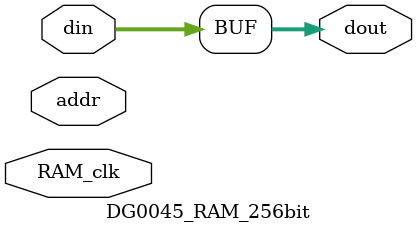
<source format=v>
/*module DG0045_RAM_256bit(
           input   wire RAM_clk  ,
           input   wire[5:0] addr ,
           input   wire[3:0]din  ,
           output wire[3:0]dout
          );
 
reg [3:0] mem [0:63];
always @(posedge RAM_clk)
begin
        mem [addr] <= din;
end

           assign   dout = mem [addr] ;

endmodule*/
module DG0045_RAM_256bit(
           input   wire RAM_clk  ,
           input   wire[5:0] addr ,
           input   wire[3:0]din  ,
           output wire[3:0]dout
          );

           assign   dout = din;

endmodule

</source>
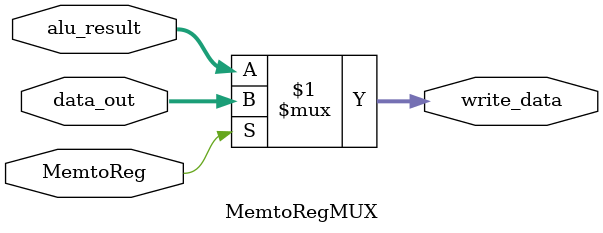
<source format=v>
`timescale 1ns / 1ps


module MemtoRegMUX(
    input [31:0] alu_result, // 来自 ALU 的运算结果
    input [31:0] data_out,   // 来自数据存储器的输出
    input MemtoReg,          // 控制信号
    output [31:0] write_data // 输出到寄存器文件的写入数据

    );
    assign write_data = (MemtoReg) ? data_out : alu_result;

endmodule

</source>
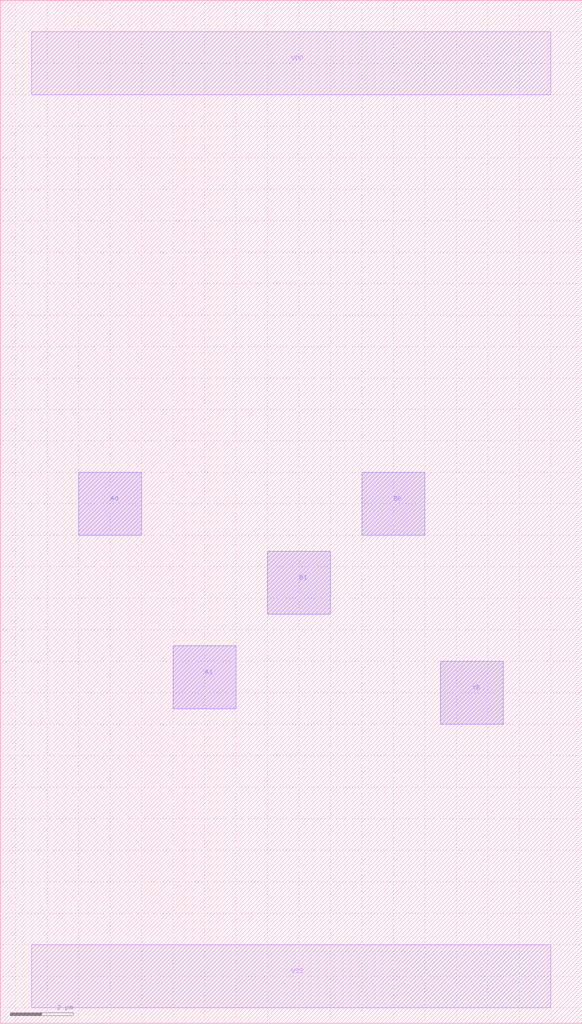
<source format=lef>
# C:/Users/akita/Documents/nr222.lef
# Created by Glade release version 4.7.35 compiled on May 19 2020 19:14:35
# Run by akita on host LAPTOP-E0CJ65QR at Wed Jun  3 17:43:03 2020

VERSION 5.6 ;
NAMESCASESENSITIVE ON ;
BUSBITCHARS "[]" ;
DIVIDERCHAR "/"  ;
UNITS
    DATABASE MICRONS 1000 ;
END UNITS

MACRO nr222
    CLASS core ;
    FOREIGN nr222 -1.500 -1.500 ;
    ORIGIN 1.500 1.500 ;
    SIZE 18.500 BY 32.500 ;
    PIN YB
        DIRECTION OUTPUT ;
        USE SIGNAL ;
        PORT
        LAYER ML2 ;
        RECT 12.500 8.000 14.500 10.000 ;
        LAYER ML1 ;
        RECT 12.500 8.000 14.500 10.000 ;
        END
    END YB
    PIN A0
        DIRECTION INPUT ;
        USE SIGNAL ;
        PORT
        LAYER ML2 ;
        RECT 1.000 14.000 3.000 16.000 ;
        LAYER ML1 ;
        RECT 1.000 14.000 3.000 16.000 ;
        END
    END A0
    PIN VDD
        DIRECTION INOUT ;
        USE POWER ;
        PORT
        LAYER ML1 ;
        RECT -0.500 28.000 16.000 30.000 ;
        END
    END VDD
    PIN A1
        DIRECTION INPUT ;
        USE SIGNAL ;
        PORT
        LAYER ML2 ;
        RECT 4.000 8.500 6.000 10.500 ;
        LAYER ML1 ;
        RECT 4.000 8.500 6.000 10.500 ;
        END
    END A1
    PIN B1
        DIRECTION INPUT ;
        USE SIGNAL ;
        PORT
        LAYER ML2 ;
        RECT 7.000 11.500 9.000 13.500 ;
        LAYER ML1 ;
        RECT 7.000 11.500 9.000 13.500 ;
        END
    END B1
    PIN VSS
        DIRECTION INOUT ;
        USE GROUND ;
        PORT
        LAYER ML1 ;
        RECT -0.500 -1.000 16.000 1.000 ;
        END
    END VSS
    PIN B0
        DIRECTION INPUT ;
        USE SIGNAL ;
        PORT
        LAYER ML2 ;
        RECT 10.000 14.000 12.000 16.000 ;
        LAYER ML1 ;
        RECT 10.000 14.000 12.000 16.000 ;
        END
    END B0
    OBS
    END
END nr222

END LIBRARY

</source>
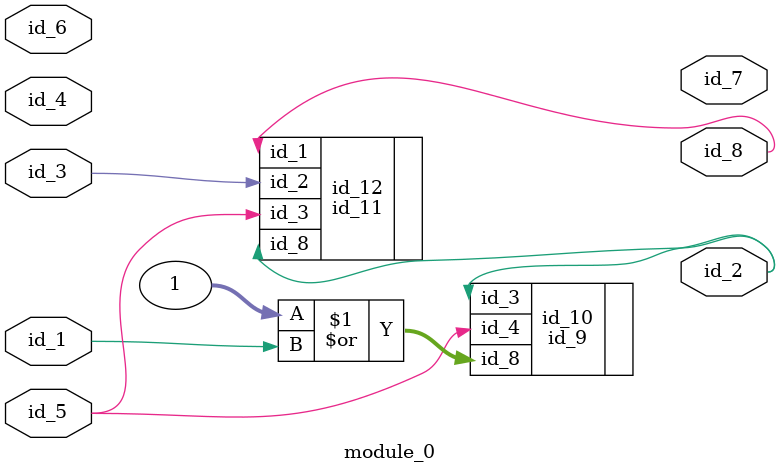
<source format=v>
module module_0 (
    id_1,
    id_2,
    id_3,
    id_4,
    id_5,
    id_6,
    id_7,
    id_8
);
  output id_8;
  output id_7;
  input id_6;
  input id_5;
  input id_4;
  input id_3;
  output id_2;
  input id_1;
  id_9 id_10 (
      .id_3(id_8),
      .id_4(id_5),
      .id_4(id_2),
      .id_4(id_5),
      .id_3(id_2),
      .id_8(1 | id_1)
  );
  id_11 id_12 (
      .id_2(id_3),
      .id_1(id_8),
      .id_8(id_7),
      .id_3(id_5),
      .id_1(id_8),
      .id_8(id_2)
  );
endmodule

</source>
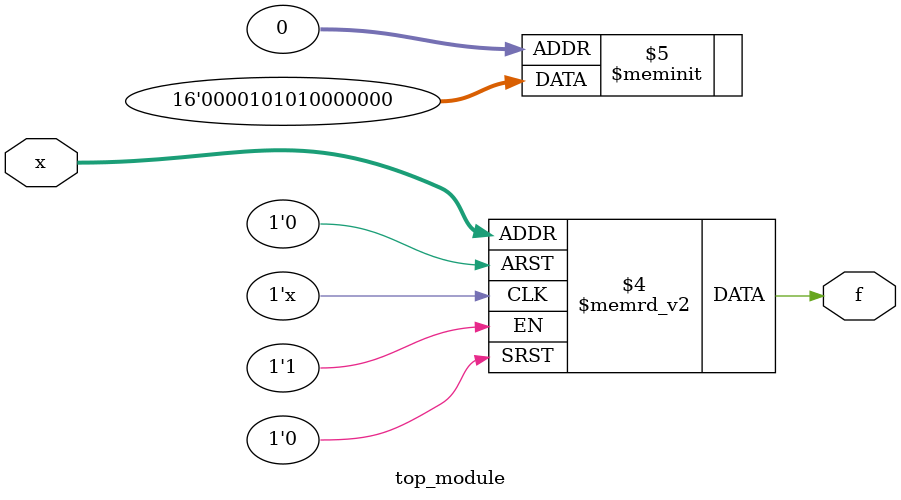
<source format=sv>
module top_module (
    input [4:1] x,
    output logic f
);

always_comb begin
    case ({x[4:3], x[2:1]})
        4'b0000, 4'b0010, 4'b1100, 4'b1110: f = 1'b0;
        4'b0101: f = 1'b0;
        4'b0111: f = 1'b1;
        4'b1001, 4'b1011: f = 1'b1;
        default: f = 1'b0; // Assign don't-care (d) to 0
    endcase
end

endmodule

</source>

---

Supply only the count of lines above holding "dout".

4